On September 7, 2012, we contributed the La Costa Town Center, a 121,429 square foot retail shopping center located in Carlsbad, California, to a newly formed joint venture with GEM Realty Capital, Inc. for proceeds of approximately $21.2 million. We own a 20% ownership interest in the joint venture and act as the day-to-day property manager for the shopping center. We receive fees for providing these management services and other construction and development services related to the property.
On August 31, 2012, we acquired the Chimney Rock property, a 151,339 square foot retail shopping center located in Odessa, Texas, for approximately $23.8 million. As of October 19, 2012, this property was approximately 98% leased based on gross leasable area. Major tenants include Academy Sports, Best Buy, Marshalls, Kirklands and Ulta.

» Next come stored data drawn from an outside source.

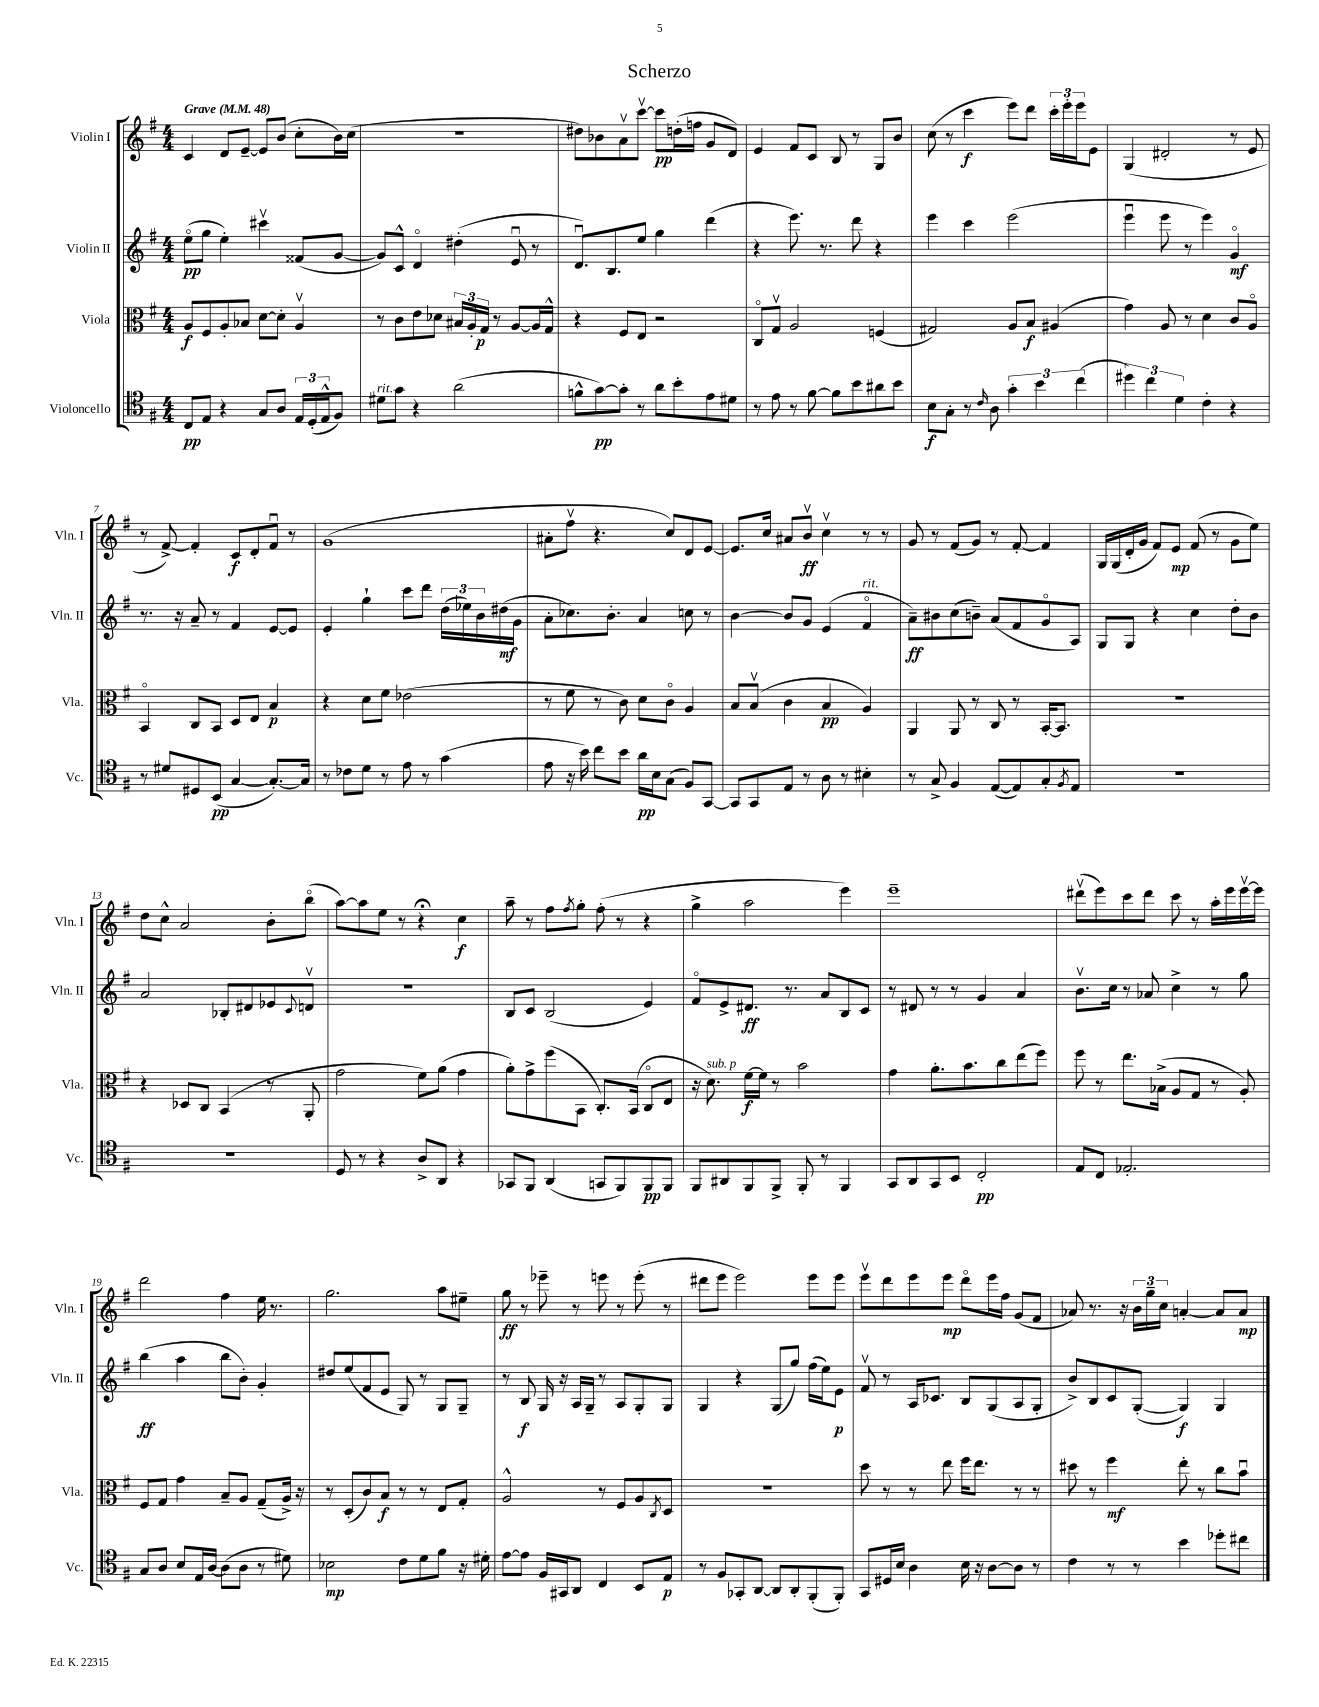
\header { title = "Scherzo" }
<<
\new StaffGroup <<
\new Staff = "s0" \with { instrumentName = "Violin I" shortInstrumentName = "Vln. I" } {
    \clef treble \key g \major \numericTimeSignature \time 4/4 \tempo "Grave" 4 = 48
    c'4 d'8 e'8~-- e'8 b'8( c''8-. b'16) c''16( |
    R1 |
    dis''8) bes'8 a'8\upbow c'''8~\upbow c'''8\pp d''16-.( f''16 g'8 d'8) |
    e'4 fis'8 c'8 b8 r8 g8 b'8 |
    c''8( r8 c'''4\f e'''8) d'''8 \tuplet 3/2 { c'''16-. e'''16-. e'''16 } e'8 |
    g4( dis'2-. r8 e'8 |
    r8 fis'8~->) fis'4-. c'8\f d'8-. fis'8\downbow r8 |
    g'1( |
    ais'8-. fis''8\upbow r4. c''8) d'8 e'8~ |
    e'8. c''16 ais'8 b'8\upbow\ff c''4\upbow r8 r8 |
    g'8 r8 fis'8( g'8) r8 fis'8~-. fis'4 |
    g16 g16( d'16-. g'16 fis'8) e'8\mp fis'8( r8 g'8 e''8) |
    d''8 c''8-^ a'2 b'8-. b''8\flageolet( |
    a''8~) a''8 e''8 r8 r4\fermata c''4\f |
    a''8-- r8 fis''8 \acciaccatura { fis''8 } g''8-. fis''8-.( r8 r4 |
    g''4-> a''2 e'''4) |
    e'''1-- |
    dis'''8\upbow( e'''8) c'''8 dis'''8 c'''8 r8 a''16-. e'''16 e'''16~\upbow e'''16 |
    d'''2 fis''4 e''16 r8. |
    g''2. a''8 eis''8-- |
    g''8\ff r8 ees'''8-- r8 e'''8 r8 e'''8-.( r8 |
    dis'''8 e'''8 e'''2) e'''8 e'''8 |
    e'''8\upbow d'''8 e'''8 e'''8\mp d'''8\flageolet e'''16 fis''16 g'8( fis'8 |
    aes'8) r8. r16 \tuplet 3/2 { b'16 g''16-- c''16 } a'4~-. a'8 a'8\mp \bar "|." |
}
\new Staff = "s1" \with { instrumentName = "Violin II" shortInstrumentName = "Vln. II" } {
    \clef treble \key g \major \numericTimeSignature \time 4/4
    e''8\flageolet\pp( g''8 e''4-.) cis'''4\upbow fisis'8( g'8~ |
    g'8) c'8-^ d'4\flageolet dis''4-.( e'8\downbow r8 |
    d'8.\downbow) b8. e''8 g''4 d'''4( |
    r4 e'''8.) r8. d'''8 r4 |
    e'''4 c'''4 e'''2( |
    e'''4\downbow e'''8 r8 e'''4) g'4\flageolet\mf |
    r8. r16 a'8-- r8 fis'4 e'8~ e'8 |
    e'4-. g''4-! c'''8 d'''8 \tuplet 3/2 { d''16( ees''16) b'16 } dis''16\mf( g'16 |
    a'8-. ces''8.) b'8.-. a'4 c''8 r8 |
    b'4~ b'8 g'8 e'4( fis'4\flageolet^\markup { \italic "rit." } |
    a'8--\ff) bis'8 c''8( b'8--) a'8( fis'8 g'8\flageolet a8) |
    g8 g8 r4 c''4 d''8-. b'8 |
    a'2 bes8-. dis'8 ees'8 \appoggiatura { c'8 } d'8\upbow |
    R1 |
    b8 c'8 b2( e'4) |
    fis'8\flageolet e'8-> dis'8.\ff r8. a'8 b8 c'8 |
    r8 dis'8 r8 r8 g'4 a'4 |
    b'8.\upbow c''16 r8 aes'8 c''4-> r8 g''8 |
    b''4\ff( a''4 b''8 b'8-.) g'4-. |
    dis''8 e''8( fis'8 e'8 g8) r8 g8 g8-- |
    r8 b8\f g16 r16 a16 g16-- r8 a8 g8-. g8 |
    g4 r4 g8( g''8) fis''16( e''16) e'8\p |
    fis'8\upbow r8 a16 ces'8. b8 g8( a8 g8-. |
    b'8->) b8 c'8 g8~-.( g4\f) g4 \bar "|." |
}
\new Staff = "s2" \with { instrumentName = "Viola" shortInstrumentName = "Vla." } {
    \clef alto \key g \major \numericTimeSignature \time 4/4
    a8\f fis8 a8-. bes8 d'8~ d'8-. a4\upbow |
    r8 c'8 e'8 des'8 \tuplet 3/2 { bis16 a16-. g16\p } r8 a8~ a16 g16-^ |
    r4 fis8 e8 r2 |
    c8\flageolet g8\upbow a2 f4( |
    gis2) a8 b8\f ais4( |
    g'4) a8 r8 d'4 c'8 a8\flageolet |
    b,4\flageolet c8 b,8 d8 e8 b4\p |
    r4 d'8 fis'8 ees'2( |
    r8 fis'8 r8 c'8) d'8 c'8\flageolet a4 |
    b8 b8\upbow( c'4 b4\pp a4) |
    a,4 a,8 r8 c8 r8 b,16~-. b,8. |
    R1 |
    r4 des8 c8 b,4( r8 a,8-. |
    g'2 fis'8) a'8( g'4 |
    a'8-.) g'8-> fis''8( b,8 c8.-.) b,16( c8\flageolet e8 |
    r16 d'8.^\markup { \italic "sub. p" }) fis'16~\f fis'16 r8 b'2 |
    g'4 a'8.-. b'8. c''8 e''8( fis''8) |
    fis''8 r8 e''8. bes16->( a8 g8 r8 a8-.) |
    fis8 g8 g'4 b8-- a8 g8--( a16->) r16 |
    r8 d8-.( c'8) b8\f r8 r8 e8 g8-. |
    a2-^ r8 fis8 a8 \acciaccatura { c8 } d8 |
    R1 |
    d''8 r8 r8 e''8 fis''16 e''8. r8 r8 |
    dis''8 r8 fis''4\mf e''8-. r8 c''8 b'8\downbow \bar "|." |
}
\new Staff = "s3" \with { instrumentName = "Violoncello" shortInstrumentName = "Vc." } {
    \clef tenor \key g \major \numericTimeSignature \time 4/4
    c8\pp e8 r4 g8 a8 \tuplet 3/2 { e16 d16-.( e16-^ } fis8) |
    dis'8^\markup { \italic "rit." } g'8 r4 a'2( |
    f'8-^ g'8~\pp) g'8-. r8 a'8 b'8-. e'8 dis'8 |
    r8 e'8 r8 fis'8~ fis'8 b'8 ais'8 b'8 |
    b8\f g8-. r8 \grace { c'16 } a8 \tuplet 3/2 { g'4-. b'4 c''4( } |
    \tuplet 3/2 { dis''4) c''4 d'4 } c'4-. r4 |
    r8 dis'8 dis8 b,8\pp( g4~ g8.~-.) g16 |
    r8 ces'8 d'8 r8 e'8 r8 g'4( |
    e'8 r16 b'16) c''8 b'8 a'16\pp b16 g8( fis8) g,8~ |
    g,8 g,8 e8 r8 a8 r8 bis4-. |
    r8 g8-> fis4 e8~( e8) g8-. \acciaccatura { fis8 } e8 |
    R1 |
    r1 |
    d8 r8 r4 a8-> a,8 r4 |
    ges,8 fis,8 a,4( g,8 fis,8) fis,8\pp fis,8 |
    fis,8 ais,8 fis,8 fis,8-> fis,8-. r8 fis,4 |
    g,8 a,8 g,8 b,8 c2-.\pp |
    e8 c8 ees2.-. |
    g8 a8 b8 e16 a16~ a8( a8 r8 dis'8) |
    bes2\mp c'8 d'8 fis'8 r16 dis'16-. |
    e'8~ e'8 fis16 gis,16 a,8 c4 b,8 e8\p |
    r8 fis8 ges,8-. a,8~ a,8 a,8-. fis,8-.( fis,8-.) |
    g,8 dis16 b16 a4 b16 r16 a8~ a8 r8 |
    c'4 r8 r8 b'4 des''8-. cis''8 \bar "|." |
}
>>
>>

In connection with the acquisitions that we have made since June 30, 2012, as described above, we have incurred significant transaction-related expenses that may cause certain GAAP and non-GAAP financial results for our third quarter of 2012 to differ from market and analyst expectations and presentations.
Amended Credit Facility
On July 20, 2012, we entered into an amended and restated credit agreement, which increased the initial amount of our unsecured revolving credit facility from $200.0 million to $250.0 million, including a $25.0 million swingline subfacility and a $30.0 million letter of credit subfacility. We have the ability from time to time to increase the size of the revolving credit facility further by up to an additional $200.0 million to a total of $450.0 million, subject to receipt of lender commitments and other conditions precedent. The maturity date of the revolving credit facility is July 19, 2016 and can be extended for one year at our option. The interest rate on the revolving credit facility was reduced from LIBOR plus a margin of 220 to 300 basis points, depending on our leverage ratio, to LIBOR plus a margin of 165 to 225 basis points, depending on our leverage ratio. As of September 30, 2012, the interest rate on the revolving credit facility was 1.87%. We also pay a fee of 0.25% to 0.35% for any unused portion of the revolving credit facility, depending on the amount of the unused portion. As of October 19, 2012, we had $193.0 million outstanding under the revolving credit facility, with a $12.1 million letter of credit issued from the facility.
At the Market Program
In March 2012, we filed a prospectus supplement with the Securities and Exchange Commission, which permits us, from time to time, to offer and sell shares of our common stock having an aggregate offering price of up to $50.0 million in at the market offerings as defined in Rule 415 under the Securities Act. During the third quarter of 2012, we sold 1,082,051 shares of common stock through such offerings, resulting in net proceeds of approximately $12.7 million.
SIGNATURES
Pursuant to the requirements of the Securities Exchange Act of 1934, the registrant has duly caused this report to be signed on its behalf by the undersigned hereunto duly authorized.